> [Compito]: Trascrivi dal testo fornito il passo che va da "- All'arrivo alla" fino a "raggiungere il lazzeretto." compreso.

> [Testo fornito]:
- - - - -

Concetti Chiave
- Renzo riesce ad entrare a Milano corrompendo una guardia e affrontando la paura dei controlli sanitari.
- Durante il percorso, Renzo assiste a una scena straziante con una donna che porta in braccio la sua bambina morta, adornata come per una festa.
- La donna, per proteggere la sua bambina dal monatto, getta una borsa e la sistemata lei stessa sul carro funebre.
- All'arrivo alla casa di don Ferrante, Renzo scopre che Lucia è al lazzeretto, ma viene scambiato per un untore e rischia di essere linciato.
- Per salvarsi dalla folla in preda al panico, Renzo salta su un carro funebre dei monatti e riesce a raggiungere il lazzeretto.

- - - - -

> [Dati estratti]:
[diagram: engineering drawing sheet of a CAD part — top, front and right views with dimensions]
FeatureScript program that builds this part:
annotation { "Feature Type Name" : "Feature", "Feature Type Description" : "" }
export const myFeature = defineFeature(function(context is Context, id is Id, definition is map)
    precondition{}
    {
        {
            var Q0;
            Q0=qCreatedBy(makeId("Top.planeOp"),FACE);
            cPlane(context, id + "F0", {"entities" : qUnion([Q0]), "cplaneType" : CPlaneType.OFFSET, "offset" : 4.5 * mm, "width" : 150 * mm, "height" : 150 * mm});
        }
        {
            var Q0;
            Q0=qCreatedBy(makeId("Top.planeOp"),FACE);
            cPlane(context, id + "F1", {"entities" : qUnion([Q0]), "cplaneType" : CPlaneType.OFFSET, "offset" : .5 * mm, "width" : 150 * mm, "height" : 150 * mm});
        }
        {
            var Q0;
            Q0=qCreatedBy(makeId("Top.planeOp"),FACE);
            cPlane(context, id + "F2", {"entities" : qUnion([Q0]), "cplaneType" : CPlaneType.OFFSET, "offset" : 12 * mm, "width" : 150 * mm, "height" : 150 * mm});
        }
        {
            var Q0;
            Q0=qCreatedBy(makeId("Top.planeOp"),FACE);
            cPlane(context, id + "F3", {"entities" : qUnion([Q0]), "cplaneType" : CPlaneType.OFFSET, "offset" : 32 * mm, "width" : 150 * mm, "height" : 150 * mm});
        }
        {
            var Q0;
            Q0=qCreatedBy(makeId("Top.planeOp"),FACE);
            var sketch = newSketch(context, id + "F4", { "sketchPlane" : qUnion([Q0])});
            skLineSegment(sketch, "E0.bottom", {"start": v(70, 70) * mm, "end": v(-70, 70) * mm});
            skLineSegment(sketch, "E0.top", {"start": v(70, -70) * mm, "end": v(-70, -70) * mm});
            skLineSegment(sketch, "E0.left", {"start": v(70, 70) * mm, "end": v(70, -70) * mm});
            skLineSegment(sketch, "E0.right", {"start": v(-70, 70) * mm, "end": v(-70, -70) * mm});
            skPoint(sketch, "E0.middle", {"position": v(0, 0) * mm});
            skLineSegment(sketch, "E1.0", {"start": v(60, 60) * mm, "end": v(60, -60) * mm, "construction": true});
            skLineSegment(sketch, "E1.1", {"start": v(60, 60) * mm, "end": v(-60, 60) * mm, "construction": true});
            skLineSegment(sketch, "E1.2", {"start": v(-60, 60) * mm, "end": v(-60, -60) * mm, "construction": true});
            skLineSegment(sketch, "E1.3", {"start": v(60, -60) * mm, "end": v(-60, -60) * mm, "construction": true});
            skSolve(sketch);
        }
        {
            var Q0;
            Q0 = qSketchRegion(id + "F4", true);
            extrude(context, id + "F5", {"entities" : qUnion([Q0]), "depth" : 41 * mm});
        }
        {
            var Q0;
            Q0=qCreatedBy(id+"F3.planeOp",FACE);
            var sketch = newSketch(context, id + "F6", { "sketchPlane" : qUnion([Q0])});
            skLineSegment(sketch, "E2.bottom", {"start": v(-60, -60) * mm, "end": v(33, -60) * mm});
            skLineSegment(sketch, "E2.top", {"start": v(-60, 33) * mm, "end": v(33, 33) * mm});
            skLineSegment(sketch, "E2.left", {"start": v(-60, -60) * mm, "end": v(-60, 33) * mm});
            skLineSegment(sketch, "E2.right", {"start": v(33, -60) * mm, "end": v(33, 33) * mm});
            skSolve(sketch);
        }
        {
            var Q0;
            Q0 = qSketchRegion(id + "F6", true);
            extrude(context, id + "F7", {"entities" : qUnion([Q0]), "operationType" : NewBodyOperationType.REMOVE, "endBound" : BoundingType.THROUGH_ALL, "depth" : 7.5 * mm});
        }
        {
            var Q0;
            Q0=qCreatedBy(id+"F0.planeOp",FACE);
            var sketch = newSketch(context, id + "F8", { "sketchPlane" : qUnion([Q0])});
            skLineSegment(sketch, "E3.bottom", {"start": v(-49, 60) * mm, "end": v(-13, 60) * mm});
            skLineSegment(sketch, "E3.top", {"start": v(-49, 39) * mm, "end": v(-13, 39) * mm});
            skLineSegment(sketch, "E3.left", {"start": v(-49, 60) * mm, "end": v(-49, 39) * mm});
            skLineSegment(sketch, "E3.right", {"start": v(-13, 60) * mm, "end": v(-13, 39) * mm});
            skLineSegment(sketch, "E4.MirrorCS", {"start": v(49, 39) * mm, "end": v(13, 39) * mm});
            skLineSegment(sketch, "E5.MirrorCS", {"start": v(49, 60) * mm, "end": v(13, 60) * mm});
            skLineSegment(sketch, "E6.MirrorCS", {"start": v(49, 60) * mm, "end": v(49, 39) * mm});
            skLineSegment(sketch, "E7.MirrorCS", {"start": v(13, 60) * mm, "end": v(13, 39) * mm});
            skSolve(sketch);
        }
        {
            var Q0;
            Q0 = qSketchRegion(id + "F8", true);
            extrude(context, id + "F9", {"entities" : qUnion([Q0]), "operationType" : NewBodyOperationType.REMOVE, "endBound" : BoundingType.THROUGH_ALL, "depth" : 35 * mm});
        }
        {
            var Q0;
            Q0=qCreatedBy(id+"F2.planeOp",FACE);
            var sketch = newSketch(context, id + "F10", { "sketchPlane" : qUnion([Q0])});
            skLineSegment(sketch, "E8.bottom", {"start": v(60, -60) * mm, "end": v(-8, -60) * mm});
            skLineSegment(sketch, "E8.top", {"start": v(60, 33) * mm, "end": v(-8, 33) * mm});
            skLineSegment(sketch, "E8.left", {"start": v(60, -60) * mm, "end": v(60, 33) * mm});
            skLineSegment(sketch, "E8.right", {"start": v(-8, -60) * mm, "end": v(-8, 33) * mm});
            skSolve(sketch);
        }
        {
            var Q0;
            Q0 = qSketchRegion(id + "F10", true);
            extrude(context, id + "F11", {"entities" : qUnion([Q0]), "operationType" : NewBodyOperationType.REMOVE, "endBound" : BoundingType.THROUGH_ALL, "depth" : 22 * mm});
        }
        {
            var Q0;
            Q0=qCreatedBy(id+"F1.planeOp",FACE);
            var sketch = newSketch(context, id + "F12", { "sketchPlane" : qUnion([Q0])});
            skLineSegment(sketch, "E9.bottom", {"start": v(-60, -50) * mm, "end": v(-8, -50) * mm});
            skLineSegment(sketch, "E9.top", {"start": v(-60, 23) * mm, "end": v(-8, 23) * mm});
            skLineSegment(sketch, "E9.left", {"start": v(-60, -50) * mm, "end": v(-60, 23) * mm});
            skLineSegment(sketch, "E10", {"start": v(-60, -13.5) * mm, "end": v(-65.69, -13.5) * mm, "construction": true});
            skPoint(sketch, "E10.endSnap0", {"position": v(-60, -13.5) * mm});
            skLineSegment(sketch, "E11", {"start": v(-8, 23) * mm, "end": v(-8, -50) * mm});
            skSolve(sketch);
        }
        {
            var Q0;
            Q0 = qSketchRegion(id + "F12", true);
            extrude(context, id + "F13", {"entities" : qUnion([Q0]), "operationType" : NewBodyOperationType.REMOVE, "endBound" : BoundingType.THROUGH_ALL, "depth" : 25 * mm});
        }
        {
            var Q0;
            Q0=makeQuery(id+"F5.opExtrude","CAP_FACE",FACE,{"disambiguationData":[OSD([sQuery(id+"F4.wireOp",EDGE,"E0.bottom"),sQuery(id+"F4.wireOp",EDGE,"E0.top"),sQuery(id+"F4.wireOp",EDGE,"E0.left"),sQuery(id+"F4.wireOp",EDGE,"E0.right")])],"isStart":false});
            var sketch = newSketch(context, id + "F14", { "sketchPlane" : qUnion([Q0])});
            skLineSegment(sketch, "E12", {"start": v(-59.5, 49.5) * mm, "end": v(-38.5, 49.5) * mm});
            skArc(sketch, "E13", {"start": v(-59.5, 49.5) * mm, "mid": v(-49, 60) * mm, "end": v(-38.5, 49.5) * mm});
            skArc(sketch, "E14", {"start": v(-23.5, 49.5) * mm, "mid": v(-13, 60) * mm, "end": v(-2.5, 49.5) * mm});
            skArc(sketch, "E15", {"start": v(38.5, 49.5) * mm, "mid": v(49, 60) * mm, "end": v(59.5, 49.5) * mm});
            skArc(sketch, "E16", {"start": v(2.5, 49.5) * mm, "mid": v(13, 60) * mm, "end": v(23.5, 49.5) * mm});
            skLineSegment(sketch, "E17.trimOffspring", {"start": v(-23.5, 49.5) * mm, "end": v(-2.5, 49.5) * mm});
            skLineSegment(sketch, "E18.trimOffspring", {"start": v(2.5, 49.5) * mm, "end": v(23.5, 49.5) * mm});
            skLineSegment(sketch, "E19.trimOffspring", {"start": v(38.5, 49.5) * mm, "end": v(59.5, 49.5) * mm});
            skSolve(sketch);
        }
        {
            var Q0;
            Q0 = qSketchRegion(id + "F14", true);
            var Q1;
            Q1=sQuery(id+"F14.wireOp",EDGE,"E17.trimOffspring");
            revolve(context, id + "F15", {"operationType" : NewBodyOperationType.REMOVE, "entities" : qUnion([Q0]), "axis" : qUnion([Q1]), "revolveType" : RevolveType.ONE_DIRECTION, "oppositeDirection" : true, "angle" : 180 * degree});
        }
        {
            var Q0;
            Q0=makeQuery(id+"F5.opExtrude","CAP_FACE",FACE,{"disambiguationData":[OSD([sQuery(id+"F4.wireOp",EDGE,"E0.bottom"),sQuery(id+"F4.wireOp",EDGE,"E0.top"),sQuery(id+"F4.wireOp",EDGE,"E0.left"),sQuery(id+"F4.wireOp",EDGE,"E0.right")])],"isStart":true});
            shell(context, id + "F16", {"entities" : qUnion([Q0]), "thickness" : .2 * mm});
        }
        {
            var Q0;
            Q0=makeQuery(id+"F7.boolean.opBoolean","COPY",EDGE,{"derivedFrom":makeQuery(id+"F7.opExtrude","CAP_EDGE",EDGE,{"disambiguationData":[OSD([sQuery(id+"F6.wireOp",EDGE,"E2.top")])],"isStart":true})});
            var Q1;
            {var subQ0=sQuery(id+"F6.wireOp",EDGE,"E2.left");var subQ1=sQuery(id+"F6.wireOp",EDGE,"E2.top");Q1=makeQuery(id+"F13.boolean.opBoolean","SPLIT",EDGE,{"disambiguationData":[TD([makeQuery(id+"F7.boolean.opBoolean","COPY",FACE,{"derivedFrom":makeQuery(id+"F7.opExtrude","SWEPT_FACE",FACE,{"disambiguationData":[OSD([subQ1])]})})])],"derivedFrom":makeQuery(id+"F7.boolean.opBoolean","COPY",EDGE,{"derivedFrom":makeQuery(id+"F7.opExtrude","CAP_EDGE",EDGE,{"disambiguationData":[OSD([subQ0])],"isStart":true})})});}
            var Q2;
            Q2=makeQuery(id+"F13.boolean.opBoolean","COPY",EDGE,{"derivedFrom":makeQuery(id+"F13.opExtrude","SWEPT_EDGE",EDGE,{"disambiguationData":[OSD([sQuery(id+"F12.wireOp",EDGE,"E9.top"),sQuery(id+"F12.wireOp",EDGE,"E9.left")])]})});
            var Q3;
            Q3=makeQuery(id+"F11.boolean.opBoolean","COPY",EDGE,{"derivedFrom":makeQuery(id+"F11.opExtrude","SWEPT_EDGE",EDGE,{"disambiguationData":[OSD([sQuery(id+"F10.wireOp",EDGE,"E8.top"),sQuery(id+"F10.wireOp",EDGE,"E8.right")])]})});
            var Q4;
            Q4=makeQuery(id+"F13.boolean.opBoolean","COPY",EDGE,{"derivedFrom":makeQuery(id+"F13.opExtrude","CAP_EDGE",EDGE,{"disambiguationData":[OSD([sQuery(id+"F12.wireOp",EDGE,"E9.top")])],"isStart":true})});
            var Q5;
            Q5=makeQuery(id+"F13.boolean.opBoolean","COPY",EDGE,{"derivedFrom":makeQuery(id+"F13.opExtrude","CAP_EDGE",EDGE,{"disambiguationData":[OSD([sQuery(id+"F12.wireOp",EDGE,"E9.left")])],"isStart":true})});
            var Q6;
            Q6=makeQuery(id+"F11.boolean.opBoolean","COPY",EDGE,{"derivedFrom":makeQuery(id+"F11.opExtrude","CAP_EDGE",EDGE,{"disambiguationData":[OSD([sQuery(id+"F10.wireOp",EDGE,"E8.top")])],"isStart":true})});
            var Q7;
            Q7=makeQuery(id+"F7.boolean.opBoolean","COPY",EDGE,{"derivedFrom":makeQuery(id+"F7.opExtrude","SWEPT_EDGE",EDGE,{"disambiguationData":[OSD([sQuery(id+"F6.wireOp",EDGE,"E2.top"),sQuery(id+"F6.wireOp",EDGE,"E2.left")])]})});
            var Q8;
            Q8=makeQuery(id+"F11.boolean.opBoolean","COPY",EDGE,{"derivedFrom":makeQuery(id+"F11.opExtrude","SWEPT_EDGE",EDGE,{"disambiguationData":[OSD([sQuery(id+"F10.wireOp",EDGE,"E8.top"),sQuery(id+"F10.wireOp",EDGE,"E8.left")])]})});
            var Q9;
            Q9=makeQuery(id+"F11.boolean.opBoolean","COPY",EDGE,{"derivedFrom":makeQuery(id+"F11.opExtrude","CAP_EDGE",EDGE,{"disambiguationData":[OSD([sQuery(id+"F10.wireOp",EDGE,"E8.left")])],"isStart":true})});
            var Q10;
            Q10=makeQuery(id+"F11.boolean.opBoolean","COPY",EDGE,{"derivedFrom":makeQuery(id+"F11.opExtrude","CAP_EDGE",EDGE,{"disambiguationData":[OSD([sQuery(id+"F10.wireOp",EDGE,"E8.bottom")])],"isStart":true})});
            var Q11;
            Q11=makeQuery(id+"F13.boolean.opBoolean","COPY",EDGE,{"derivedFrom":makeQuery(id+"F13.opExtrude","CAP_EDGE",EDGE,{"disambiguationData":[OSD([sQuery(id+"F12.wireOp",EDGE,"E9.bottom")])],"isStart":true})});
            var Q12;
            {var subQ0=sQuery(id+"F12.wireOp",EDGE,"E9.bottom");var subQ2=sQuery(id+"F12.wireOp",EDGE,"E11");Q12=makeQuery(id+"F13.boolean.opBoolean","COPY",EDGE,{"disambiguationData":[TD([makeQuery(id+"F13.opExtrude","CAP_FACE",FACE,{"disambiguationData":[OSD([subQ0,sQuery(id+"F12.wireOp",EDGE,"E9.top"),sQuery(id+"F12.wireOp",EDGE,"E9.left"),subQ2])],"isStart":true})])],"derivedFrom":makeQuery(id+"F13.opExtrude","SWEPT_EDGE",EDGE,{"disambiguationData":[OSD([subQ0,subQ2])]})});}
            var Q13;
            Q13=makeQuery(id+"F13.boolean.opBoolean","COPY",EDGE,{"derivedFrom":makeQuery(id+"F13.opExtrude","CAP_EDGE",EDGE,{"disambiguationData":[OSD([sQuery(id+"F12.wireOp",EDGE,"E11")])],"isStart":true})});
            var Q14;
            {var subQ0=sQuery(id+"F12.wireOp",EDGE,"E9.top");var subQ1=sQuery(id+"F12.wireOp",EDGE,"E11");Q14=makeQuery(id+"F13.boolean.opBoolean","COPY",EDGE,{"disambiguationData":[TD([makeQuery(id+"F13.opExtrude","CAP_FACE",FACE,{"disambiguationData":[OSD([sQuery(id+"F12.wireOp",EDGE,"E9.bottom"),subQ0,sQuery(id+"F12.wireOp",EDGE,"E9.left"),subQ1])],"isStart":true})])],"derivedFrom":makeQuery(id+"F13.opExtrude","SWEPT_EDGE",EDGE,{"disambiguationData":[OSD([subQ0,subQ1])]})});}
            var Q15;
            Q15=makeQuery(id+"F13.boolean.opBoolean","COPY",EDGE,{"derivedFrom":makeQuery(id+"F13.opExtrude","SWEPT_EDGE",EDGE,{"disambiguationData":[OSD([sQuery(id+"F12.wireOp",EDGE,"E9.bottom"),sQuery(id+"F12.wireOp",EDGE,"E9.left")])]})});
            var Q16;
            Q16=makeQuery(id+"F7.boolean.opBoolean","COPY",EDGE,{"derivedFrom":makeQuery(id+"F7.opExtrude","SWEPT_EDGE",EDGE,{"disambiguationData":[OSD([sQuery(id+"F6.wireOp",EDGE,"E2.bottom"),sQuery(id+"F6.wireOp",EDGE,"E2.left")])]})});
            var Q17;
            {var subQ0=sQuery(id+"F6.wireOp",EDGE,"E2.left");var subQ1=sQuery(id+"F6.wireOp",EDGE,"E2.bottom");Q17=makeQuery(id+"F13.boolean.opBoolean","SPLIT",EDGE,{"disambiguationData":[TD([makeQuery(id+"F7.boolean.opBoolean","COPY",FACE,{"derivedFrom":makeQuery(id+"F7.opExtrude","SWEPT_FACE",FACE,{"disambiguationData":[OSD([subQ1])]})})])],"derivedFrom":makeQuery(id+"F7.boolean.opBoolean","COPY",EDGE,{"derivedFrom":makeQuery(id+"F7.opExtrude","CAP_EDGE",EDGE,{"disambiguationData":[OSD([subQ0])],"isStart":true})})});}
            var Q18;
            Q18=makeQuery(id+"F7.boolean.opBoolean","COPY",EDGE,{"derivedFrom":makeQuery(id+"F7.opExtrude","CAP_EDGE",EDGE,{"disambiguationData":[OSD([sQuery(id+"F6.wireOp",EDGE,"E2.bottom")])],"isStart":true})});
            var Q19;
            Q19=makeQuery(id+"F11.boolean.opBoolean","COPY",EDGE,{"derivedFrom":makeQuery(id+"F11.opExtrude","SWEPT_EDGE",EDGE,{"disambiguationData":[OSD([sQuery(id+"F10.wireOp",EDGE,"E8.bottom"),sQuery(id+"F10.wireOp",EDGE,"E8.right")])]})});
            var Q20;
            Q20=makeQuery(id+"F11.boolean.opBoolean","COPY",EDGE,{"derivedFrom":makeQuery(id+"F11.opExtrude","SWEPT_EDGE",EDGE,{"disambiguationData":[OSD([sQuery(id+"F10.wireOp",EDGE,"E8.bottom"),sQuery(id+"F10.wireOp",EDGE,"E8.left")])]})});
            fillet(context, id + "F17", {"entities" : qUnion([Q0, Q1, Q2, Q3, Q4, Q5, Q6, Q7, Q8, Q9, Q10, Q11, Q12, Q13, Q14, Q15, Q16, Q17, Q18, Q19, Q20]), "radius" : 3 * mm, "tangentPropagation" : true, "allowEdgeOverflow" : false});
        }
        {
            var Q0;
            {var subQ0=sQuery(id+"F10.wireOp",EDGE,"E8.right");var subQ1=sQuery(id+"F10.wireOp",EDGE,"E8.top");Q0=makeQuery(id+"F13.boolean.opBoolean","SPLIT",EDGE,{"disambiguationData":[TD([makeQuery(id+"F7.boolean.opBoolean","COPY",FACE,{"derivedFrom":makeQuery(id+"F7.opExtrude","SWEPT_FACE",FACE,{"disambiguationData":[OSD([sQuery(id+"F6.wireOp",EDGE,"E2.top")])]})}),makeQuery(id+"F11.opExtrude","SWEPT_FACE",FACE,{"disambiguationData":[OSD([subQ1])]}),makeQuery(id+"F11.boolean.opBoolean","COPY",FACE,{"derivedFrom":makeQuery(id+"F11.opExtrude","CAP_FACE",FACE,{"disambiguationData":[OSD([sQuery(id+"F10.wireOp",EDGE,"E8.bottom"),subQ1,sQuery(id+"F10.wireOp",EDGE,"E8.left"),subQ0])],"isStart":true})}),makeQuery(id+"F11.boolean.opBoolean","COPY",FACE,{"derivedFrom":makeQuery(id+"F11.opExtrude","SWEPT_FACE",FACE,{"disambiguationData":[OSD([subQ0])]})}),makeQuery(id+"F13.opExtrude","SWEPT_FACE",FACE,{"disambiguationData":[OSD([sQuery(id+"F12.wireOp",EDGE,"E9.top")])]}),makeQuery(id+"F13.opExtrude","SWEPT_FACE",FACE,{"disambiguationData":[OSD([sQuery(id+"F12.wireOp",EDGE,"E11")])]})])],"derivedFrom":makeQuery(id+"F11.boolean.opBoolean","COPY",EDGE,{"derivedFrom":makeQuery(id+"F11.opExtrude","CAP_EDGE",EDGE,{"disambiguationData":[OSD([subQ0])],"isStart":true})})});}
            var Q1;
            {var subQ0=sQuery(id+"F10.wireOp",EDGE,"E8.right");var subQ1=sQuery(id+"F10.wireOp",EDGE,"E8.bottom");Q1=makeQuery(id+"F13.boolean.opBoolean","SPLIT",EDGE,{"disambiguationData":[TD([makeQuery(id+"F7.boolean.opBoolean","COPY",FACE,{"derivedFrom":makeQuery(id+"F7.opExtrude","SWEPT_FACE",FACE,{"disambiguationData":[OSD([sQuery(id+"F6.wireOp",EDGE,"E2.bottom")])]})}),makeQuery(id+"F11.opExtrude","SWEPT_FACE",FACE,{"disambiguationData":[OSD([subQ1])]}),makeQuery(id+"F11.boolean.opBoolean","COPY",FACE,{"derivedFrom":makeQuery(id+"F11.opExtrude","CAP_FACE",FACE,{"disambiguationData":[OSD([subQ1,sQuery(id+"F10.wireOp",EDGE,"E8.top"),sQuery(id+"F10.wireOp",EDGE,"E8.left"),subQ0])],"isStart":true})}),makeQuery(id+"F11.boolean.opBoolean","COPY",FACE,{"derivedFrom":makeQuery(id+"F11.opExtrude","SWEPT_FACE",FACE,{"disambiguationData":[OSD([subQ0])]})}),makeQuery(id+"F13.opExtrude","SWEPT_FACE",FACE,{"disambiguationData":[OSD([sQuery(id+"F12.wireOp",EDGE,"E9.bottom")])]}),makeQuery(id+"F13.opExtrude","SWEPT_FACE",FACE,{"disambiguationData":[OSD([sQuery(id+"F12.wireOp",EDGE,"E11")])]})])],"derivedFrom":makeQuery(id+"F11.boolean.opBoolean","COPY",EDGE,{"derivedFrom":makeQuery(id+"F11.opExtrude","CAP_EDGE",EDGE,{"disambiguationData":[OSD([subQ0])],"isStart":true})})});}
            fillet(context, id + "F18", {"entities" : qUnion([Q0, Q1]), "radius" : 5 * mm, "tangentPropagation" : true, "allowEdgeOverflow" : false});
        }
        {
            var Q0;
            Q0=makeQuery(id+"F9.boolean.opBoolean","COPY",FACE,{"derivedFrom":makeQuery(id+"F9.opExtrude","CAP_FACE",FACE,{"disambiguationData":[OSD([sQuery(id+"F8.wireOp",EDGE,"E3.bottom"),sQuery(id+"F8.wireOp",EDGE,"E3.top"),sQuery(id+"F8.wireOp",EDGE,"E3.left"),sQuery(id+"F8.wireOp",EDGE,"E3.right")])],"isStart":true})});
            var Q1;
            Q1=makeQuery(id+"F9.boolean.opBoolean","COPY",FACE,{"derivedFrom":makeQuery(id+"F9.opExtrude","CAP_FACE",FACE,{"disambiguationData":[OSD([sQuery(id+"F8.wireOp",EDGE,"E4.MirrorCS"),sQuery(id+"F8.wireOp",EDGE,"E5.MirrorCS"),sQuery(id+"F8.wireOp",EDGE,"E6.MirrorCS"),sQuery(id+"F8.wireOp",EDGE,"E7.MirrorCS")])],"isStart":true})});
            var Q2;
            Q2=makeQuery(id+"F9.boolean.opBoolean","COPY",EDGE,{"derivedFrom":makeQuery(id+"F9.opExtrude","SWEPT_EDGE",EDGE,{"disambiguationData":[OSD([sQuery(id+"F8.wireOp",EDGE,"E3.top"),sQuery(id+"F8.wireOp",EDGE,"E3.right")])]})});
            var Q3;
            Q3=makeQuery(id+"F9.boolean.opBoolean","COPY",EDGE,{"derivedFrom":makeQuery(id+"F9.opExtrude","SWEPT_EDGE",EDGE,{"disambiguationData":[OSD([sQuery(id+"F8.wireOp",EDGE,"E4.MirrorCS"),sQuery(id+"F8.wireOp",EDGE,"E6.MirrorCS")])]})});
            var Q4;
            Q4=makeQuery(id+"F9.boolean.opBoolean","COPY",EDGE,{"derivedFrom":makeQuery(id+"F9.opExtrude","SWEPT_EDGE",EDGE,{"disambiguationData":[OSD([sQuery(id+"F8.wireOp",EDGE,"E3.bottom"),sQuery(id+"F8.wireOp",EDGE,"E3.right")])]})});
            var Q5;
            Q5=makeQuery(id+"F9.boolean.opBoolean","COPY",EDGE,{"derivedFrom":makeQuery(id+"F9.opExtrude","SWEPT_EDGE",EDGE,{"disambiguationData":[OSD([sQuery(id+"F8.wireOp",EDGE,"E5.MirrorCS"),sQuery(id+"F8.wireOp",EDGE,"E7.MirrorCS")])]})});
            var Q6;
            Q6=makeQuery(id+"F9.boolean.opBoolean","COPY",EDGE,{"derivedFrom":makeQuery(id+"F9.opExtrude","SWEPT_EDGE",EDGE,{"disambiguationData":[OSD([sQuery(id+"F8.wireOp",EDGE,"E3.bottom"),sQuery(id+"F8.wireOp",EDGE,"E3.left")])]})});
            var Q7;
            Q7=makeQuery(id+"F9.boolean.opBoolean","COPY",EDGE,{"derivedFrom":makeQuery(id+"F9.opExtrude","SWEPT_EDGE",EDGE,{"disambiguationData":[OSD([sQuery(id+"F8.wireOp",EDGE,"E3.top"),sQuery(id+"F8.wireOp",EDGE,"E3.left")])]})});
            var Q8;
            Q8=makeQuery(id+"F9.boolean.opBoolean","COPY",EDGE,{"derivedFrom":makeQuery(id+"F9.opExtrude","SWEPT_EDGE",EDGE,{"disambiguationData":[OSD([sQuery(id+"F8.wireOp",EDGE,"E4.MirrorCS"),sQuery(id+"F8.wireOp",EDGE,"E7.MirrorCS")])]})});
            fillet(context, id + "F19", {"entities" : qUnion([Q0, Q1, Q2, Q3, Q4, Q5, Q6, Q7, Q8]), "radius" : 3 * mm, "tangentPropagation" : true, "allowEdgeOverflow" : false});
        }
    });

- - - - -

> [Soluzione]:
- All'arrivo alla casa di don Ferrante, Renzo scopre che Lucia è al lazzeretto, ma viene scambiato per un untore e rischia di essere linciato.
- Per salvarsi dalla folla in preda al panico, Renzo salta su un carro funebre dei monatti e riesce a raggiungere il lazzeretto.